Women brave choppy waters for a swim on a stormy day in Ocean Grove, New Jersey. The small town is roughly one square mile, with half of that being made up of water.
Visitors ride camels across China's Taklimakan Desert, just as Marco Polo did in 1273. The desert is nearly as big as the country of Germany.
Women socialise at a country club in São Paulo, Brazil. In the 1980s, when this photo was published, 50 percent of the country's wealth was held by just 10 percent of the population.
Nha Trang, Vietnam, is famous for its beaches. In the early mornings, locals gather to socialise, play badminton, and relax.
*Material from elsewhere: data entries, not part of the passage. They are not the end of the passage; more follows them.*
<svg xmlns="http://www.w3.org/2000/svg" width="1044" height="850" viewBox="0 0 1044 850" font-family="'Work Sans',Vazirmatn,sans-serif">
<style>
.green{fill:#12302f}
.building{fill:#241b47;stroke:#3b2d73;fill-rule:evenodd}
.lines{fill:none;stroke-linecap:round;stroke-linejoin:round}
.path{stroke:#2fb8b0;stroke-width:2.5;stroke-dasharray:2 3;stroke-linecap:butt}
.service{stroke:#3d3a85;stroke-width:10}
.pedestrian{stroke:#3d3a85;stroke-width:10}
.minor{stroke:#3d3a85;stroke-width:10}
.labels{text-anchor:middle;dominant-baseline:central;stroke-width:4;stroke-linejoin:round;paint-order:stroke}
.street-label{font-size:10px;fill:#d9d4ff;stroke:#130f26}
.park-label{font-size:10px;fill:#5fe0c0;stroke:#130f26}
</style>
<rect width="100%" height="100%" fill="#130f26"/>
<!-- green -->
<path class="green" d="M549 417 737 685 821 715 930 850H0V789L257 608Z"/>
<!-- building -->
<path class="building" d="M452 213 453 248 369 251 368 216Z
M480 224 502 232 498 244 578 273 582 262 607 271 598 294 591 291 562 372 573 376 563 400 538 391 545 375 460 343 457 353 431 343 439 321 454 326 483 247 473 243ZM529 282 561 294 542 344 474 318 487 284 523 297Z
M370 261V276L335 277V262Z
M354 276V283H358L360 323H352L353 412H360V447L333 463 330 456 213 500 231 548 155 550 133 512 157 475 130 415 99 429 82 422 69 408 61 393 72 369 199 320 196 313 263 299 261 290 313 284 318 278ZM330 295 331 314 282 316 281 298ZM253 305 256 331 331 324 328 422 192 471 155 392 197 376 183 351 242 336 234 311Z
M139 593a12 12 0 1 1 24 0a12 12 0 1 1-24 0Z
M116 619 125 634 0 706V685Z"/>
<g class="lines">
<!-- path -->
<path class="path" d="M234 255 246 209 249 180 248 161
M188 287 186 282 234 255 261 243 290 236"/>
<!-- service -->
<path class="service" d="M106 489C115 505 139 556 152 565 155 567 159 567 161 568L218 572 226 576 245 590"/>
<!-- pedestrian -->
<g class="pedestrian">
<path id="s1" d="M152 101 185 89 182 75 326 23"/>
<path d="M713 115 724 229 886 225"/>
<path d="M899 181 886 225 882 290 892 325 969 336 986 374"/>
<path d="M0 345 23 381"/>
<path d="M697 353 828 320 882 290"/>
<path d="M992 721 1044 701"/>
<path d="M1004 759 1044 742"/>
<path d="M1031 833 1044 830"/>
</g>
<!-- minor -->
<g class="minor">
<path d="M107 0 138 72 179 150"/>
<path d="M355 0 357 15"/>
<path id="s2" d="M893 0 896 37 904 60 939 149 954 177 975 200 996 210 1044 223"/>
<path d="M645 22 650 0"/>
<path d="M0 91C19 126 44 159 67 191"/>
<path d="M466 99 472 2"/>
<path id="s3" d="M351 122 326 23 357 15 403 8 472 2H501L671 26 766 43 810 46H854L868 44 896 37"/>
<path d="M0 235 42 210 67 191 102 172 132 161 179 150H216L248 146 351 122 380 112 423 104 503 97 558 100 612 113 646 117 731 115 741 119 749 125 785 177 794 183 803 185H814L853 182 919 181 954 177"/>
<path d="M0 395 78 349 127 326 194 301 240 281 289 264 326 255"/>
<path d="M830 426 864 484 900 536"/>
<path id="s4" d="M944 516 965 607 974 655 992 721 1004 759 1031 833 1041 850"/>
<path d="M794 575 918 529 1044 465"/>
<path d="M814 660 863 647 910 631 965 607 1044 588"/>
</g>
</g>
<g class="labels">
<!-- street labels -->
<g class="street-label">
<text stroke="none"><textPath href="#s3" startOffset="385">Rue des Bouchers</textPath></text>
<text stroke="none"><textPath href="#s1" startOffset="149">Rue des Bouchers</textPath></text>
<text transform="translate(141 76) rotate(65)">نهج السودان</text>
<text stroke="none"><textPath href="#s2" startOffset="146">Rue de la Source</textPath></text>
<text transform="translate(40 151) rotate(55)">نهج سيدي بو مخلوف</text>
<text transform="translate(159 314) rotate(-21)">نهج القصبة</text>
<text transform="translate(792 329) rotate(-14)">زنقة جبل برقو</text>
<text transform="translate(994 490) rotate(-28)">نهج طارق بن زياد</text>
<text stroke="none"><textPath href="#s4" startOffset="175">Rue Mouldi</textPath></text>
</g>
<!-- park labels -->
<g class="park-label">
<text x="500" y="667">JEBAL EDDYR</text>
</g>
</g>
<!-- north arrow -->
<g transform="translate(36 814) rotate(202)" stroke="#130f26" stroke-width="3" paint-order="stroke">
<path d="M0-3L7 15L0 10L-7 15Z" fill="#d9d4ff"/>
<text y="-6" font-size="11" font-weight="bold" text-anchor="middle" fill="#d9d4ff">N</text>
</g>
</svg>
Two aspiring rap artists bump fists near their homes in the Bronx, where hip-hop was born in the 1970s. In an April 2007 story, writer James McBride traveled the world to trace the origins of the genre.
Seniors celebrate their graduation from J. E. B. Stuart High School in Falls Church, Virginia. This story from the September 2001 issue examined immigration to the United States. At the time, some 70 countries were represented in the student body at the school, which has since been renamed Justice High School.
Mont Blanc stands on the border of Italy and France, the second tallest mountain in Europe. In this photo of the summit from the August 1913 issue, climbers make their descent in single file.